Bill de Blasio slams crowds as he intervenes at N.Y. rabbi's funeral
New York City Mayor Bill de Blasio, along with police, attempted to break up groups of mourners at a rabbi's funeral Tuesday. De Blasio denounced via Twitter the holding of gatherings during the coronavirus pandemic.
Details: De Blasio called the large funeral gathering in Williamsburg "unacceptable." "When I heard, I went there myself to ensure the crowd was dispersed," he tweeted. "And what I saw WILL NOT be tolerated so long as we are fighting the Coronavirus." But Some Jewish leaders criticized de Blasio for singling out "one specific ethnic community."
- "My message to the Jewish community, and all communities, is this simple: the time for warnings has passed. I have instructed the NYPD to proceed immediately to summons or even arrest those who gather in large groups. This is about stopping this disease and saving lives. Period," de Blasio tweeted.
- "We have lost so many these last two months + I understand the instinct to gather to mourn. But large gatherings will only lead to more deaths + more families in mourning. We will not allow this.
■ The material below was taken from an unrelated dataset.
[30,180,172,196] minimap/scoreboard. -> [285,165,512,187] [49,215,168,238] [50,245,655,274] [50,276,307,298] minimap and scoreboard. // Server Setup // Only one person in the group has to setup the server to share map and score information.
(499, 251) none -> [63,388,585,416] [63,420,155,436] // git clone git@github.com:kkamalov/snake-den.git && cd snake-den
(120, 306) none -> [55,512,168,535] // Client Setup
I have instructed the NYPD to have one standard for this whole city: zero tolerance," he added.
What they're saying: The organization Jews for Racial and Economic Justice said in a Twitter post that de Blasio was "inviting the antisemitic targeting of Jews & ordering a dangerous escalation of policing, all at once."
- City Council member Chaim Deutsch, who represents the 48th district in Brooklyn, tweeted, "Did the Mayor of NYC really just single out one specific ethnic community (a community that has been the target of increasing hate crimes in HIS city) as being noncompliant?? Has he been to a park lately? (What am I saying - of course he has!)."
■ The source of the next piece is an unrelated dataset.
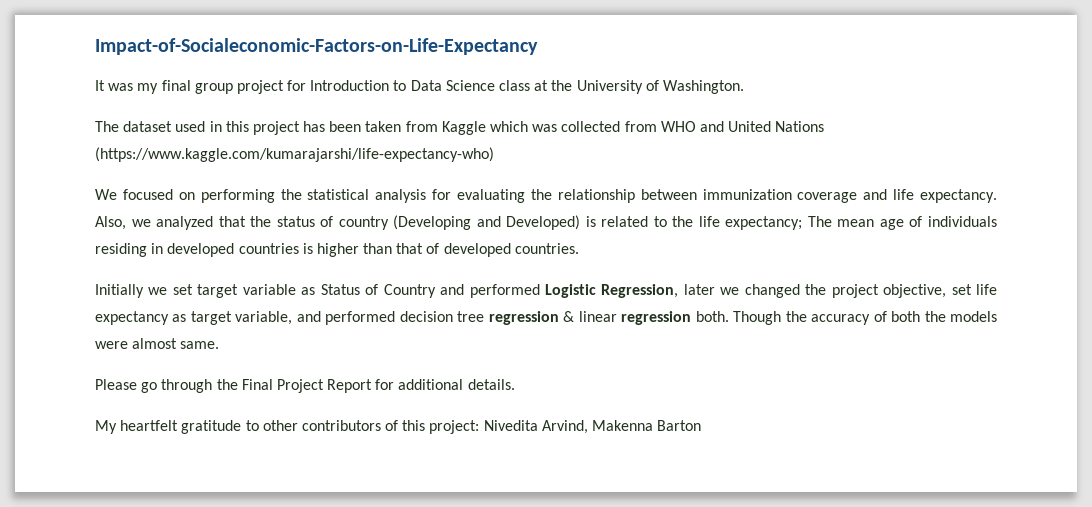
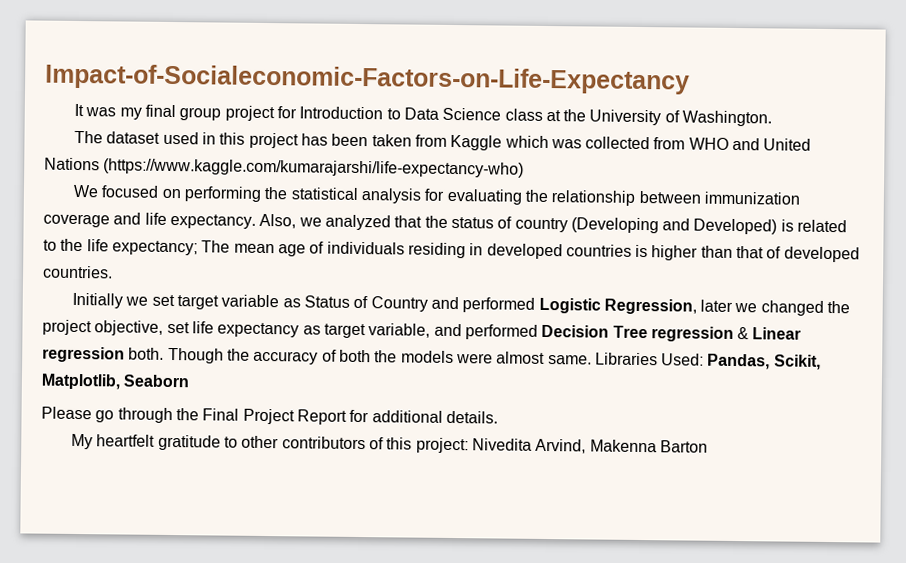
[399,311,485,322] decision tree -> [541,324,648,339] Decision Tree
[578,311,617,322] linear -> [752,327,802,340] Linear
(220, 345) none -> [594,352,821,370] [41,373,190,390] Libraries Used: Pandas, Scikit, Matplotlib, Seaborn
"[S]ingling out one community is ridiculous. Every neighborhood has people who are being non-compliant. To speak to an entire ethnic group as though we are all flagrantly violating precautions is offensive, it’s stereotyping, and it’s inviting antisemitism. I’m truly stunned."— Chaim Deutsch, via Twitter
- The Orthodox Jewish Public Affairs Council accused de Blasio in a Twitter post of failing to observe physical distancing.
Of note: More than 17,600 people died of COVID-19 in New York City by Wednesday morning — the highest toll in the U.S., per Johns Hopkins. The city has confirmed over 157,700 cases, according to official NYC Health figures.
Editor's note: This article has been updated with new details throughout.